A User Study Comparing Head-Mounted and Stationary Displays

Randy Pausch & M. Anne Shackelford (Computer Science Department)

Dennis Proffitt (Psychology Department)

University of Virginia

Charlottesville, VA 22903

804/982-2211

pausch@Virginia.EDU

Table of Contents

Abstract

Head-mounted displays, as popularized by virtual reality systems, offer the opportunity to immerse a user in a synthetically generated environment. While there is much anecdotal evidence that this is a qualitative jump in the user interface, there is little quantitative data to establish that immersion improves task performance. This paper presents the results of a user study: users performing a generic search task decrease task performance time by roughly half (42 percent reduction) when they change from a stationary display to a head-mounted display with identical properties (resolution, field-of-view, etc.). A second result is that users who practice with the head-mounted display reduce task completion time by 23 percent in later trials with the stationary display, suggesting a transfer effect.

Introduction

The rapidly emerging field of virtual environments, sometimes referred to as virtual reality, provides the possibility of a qualitative change in the way humans interact with computers. The combination of head-mounted displays and spatial input devices, such as gloves, gives a strong illusion of placing the user inside a computer-generated scene, as opposed to outside that scene, viewing the scene through the window of a traditional, stationary desktop display.

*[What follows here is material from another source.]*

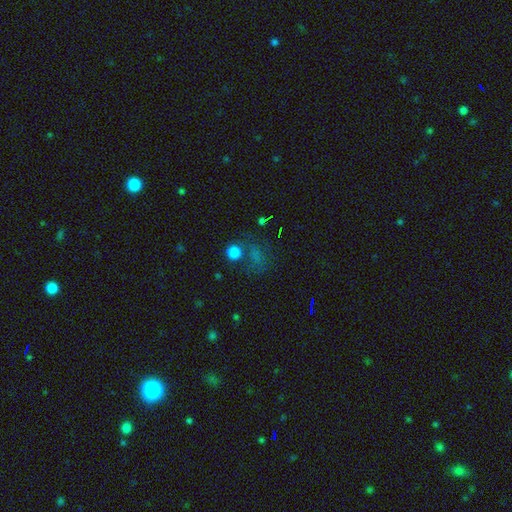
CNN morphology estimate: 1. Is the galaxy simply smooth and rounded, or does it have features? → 50% smooth, 37% star or artifact, 13% featured or disk.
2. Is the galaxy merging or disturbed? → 52% none, 22% major disturbance, 17% minor disturbance, 10% merger.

While many people have speculated that virtual environments are a more efficient way of interacting with three-dimensional computer generated scenes, few empirical studies have been performed. Most existing work has been point design, where a proof-of-concept application is constructed. These applications typically show the limitations of the current technology, and are not rigorously evaluated. Our approach is to systematically subdivide the design space for potential virtual environment applications, and attempt to discern for which types of tasks these new interaction devices are most helpful. This knowledge should be of general use to designers of virtual environment applications. In this way, our general approach is similar to early work measuring the effectiveness of the mouse [Card 87] as a generic pointing device.

As our first piece of work in this area, we have set out to measure the effectiveness of a head-mounted display in a generic searching task: locating twenty targets in a synthetic room. The central user operation in this task is controlling the orientation of a synthetic camera which controls the viewpoint within a computer-generated scene. The fundamental question is whether searching can be performed more quickly by using head motion to control the synthetic camera, or by using a traditional, fixed-location monitor and a hand-held input device to control the camera.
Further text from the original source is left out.